Reading passage ▸
•••

POST /v1/auth/register    # Create account
POST /v1/auth/login       # Login → Returns JWT
POST /v1/auth/refresh     # Refresh token
POST /v1/auth/logout      # Logout
GET  /v1/auth/me          # Get current user

Projects & Teams

POST   /v1/projects                        # Create project
GET    /v1/projects                        # List projects
GET    /v1/projects/:id                    # Get project
PATCH  /v1/projects/:id                    # Update project
DELETE /v1/projects/:id                    # Delete project

GET    /v1/projects/:id/members            # List members
POST   /v1/projects/:id/members            # Add member
PATCH  /v1/projects/:id/members/:user_id   # Update role
DELETE /v1/projects/:id/members/:user_id   # Remove member

POST   /v1/projects/:id/invitations        # Invite by email

Collections

POST   /v1/collections                     # Create collection
GET    /v1/collections                     # List collections
GET    /v1/collections/:name               # Get collection
PATCH  /v1/collections/:name               # Update collection
DELETE /v1/collections/:name               # Delete collection
GET    /v1/collections/:name/stats         # Get collection statistics
PATCH  /v1/collections/:name/config        # Update RAG configuration

Documents & Chunks

# Documents
POST   /v1/collections/:name/documents     # Upload document to collection
GET    /v1/collections/:name/documents     # List collection documents
GET    /v1/documents                       # List all documents (with filters)

•••

Supplied information ▸
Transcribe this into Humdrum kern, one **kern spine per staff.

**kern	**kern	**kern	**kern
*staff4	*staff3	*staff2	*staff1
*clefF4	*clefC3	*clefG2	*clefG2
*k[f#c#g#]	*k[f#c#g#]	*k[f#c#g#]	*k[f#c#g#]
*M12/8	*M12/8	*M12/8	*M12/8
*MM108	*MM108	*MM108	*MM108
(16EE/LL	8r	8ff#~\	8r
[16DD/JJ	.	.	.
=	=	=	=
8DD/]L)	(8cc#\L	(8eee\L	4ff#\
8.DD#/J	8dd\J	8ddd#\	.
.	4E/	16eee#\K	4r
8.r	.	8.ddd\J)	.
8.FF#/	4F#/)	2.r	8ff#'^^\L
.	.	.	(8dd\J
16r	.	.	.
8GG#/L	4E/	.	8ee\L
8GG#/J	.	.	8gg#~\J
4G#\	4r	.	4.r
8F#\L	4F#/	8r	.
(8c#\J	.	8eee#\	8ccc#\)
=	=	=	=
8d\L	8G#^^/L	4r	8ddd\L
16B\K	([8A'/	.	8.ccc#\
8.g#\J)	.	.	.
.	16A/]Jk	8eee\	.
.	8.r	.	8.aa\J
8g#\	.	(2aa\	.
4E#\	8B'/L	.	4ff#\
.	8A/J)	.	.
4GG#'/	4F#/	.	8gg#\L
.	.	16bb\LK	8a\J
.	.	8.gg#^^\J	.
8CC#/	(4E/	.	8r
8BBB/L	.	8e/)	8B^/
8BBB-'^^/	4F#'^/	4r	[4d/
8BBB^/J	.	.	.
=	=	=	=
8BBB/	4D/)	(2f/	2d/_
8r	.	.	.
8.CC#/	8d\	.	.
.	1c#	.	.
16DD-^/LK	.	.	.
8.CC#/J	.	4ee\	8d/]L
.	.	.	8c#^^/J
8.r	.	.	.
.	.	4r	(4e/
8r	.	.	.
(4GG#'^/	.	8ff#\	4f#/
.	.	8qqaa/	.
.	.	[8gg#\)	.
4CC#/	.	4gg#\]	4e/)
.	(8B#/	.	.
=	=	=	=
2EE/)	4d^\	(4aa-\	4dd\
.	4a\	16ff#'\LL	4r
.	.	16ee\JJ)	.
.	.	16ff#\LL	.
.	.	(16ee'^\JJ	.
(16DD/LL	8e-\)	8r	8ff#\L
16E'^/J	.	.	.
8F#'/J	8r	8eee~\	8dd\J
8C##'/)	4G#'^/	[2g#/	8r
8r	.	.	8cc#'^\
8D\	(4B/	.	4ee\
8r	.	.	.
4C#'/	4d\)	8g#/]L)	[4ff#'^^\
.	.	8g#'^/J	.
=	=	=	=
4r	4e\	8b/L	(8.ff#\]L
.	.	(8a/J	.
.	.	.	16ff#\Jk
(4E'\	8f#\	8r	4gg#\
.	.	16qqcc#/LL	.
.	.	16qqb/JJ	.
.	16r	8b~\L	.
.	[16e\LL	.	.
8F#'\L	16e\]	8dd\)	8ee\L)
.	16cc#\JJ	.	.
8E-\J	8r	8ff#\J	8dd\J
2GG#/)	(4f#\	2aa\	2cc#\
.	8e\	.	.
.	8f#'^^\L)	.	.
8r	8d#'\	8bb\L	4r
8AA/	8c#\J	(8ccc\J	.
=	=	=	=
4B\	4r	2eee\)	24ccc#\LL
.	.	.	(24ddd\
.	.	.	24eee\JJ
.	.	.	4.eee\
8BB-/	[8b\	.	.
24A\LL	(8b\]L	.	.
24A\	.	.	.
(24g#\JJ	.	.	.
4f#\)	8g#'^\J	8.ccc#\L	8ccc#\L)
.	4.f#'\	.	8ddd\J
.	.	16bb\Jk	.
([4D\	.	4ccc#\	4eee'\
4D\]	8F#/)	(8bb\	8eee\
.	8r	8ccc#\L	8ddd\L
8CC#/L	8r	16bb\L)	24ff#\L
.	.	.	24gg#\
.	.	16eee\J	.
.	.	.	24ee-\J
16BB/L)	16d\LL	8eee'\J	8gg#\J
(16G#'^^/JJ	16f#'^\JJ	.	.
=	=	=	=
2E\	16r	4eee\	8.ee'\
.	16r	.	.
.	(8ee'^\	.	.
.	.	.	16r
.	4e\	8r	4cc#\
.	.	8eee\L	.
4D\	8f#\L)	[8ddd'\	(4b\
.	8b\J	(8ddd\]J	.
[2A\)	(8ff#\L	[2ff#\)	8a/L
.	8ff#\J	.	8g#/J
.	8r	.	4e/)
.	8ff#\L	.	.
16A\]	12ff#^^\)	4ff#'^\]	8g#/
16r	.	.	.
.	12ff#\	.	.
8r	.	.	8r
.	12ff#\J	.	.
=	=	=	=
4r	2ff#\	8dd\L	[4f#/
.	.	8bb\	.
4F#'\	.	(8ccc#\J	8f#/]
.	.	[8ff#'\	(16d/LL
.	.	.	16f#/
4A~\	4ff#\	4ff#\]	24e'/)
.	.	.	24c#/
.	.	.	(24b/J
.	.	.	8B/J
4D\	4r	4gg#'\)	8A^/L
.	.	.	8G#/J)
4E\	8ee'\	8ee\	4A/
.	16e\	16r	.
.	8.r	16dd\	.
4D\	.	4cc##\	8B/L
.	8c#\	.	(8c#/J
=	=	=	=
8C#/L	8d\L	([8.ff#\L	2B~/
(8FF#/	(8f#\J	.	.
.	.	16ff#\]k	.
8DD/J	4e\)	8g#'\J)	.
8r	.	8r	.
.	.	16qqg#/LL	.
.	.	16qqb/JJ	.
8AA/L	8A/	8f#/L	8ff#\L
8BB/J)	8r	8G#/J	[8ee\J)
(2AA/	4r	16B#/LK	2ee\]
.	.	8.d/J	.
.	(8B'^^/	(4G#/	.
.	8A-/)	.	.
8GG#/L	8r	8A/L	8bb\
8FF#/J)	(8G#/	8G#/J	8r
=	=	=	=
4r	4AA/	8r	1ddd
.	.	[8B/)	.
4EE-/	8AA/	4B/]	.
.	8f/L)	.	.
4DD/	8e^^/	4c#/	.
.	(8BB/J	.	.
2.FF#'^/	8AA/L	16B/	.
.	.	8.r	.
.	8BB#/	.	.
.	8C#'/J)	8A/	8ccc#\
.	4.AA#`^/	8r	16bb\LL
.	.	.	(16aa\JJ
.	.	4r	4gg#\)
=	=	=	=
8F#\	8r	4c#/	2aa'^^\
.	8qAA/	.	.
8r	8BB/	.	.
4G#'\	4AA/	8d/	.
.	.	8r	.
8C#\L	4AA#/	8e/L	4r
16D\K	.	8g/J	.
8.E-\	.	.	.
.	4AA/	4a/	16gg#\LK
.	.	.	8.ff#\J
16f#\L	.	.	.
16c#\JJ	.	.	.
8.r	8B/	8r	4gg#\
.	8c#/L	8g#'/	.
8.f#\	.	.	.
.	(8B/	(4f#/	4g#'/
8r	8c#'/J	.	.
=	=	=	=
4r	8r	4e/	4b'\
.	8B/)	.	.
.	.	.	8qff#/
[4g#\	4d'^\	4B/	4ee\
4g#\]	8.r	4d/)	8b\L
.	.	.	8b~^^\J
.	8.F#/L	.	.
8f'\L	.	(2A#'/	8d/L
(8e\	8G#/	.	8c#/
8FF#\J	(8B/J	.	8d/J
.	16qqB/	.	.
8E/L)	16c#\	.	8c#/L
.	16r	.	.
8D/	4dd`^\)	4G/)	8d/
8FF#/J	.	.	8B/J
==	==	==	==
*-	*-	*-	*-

•••

Actions to take ▸
A) Answer each question from the endpoint listing.
(i) Which endpoint returns a JWT?
(ii) Which method and path update the RAG configuration of a collection?
(iii) Which endpoint invites someone to a project by email?
B) List every path in the endpoint listing that uses the PATCH method, with the description given for each.
C) Reproduce the part of the endpoint listing between "Documents & Chunks" and "documents (with filters)", inclusive.

Task-by-task answers ▸
A)
(i) POST /v1/auth/login
(ii) PATCH /v1/collections/:name/config
(iii) POST /v1/projects/:id/invitations

B)
- /v1/projects/:id: Update project
- /v1/projects/:id/members/:user_id: Update role
- /v1/collections/:name: Update collection
- /v1/collections/:name/config: Update RAG configuration

C)
Documents & Chunks

# Documents
POST   /v1/collections/:name/documents     # Upload document to collection
GET    /v1/collections/:name/documents     # List collection documents
GET    /v1/documents                       # List all documents (with filters)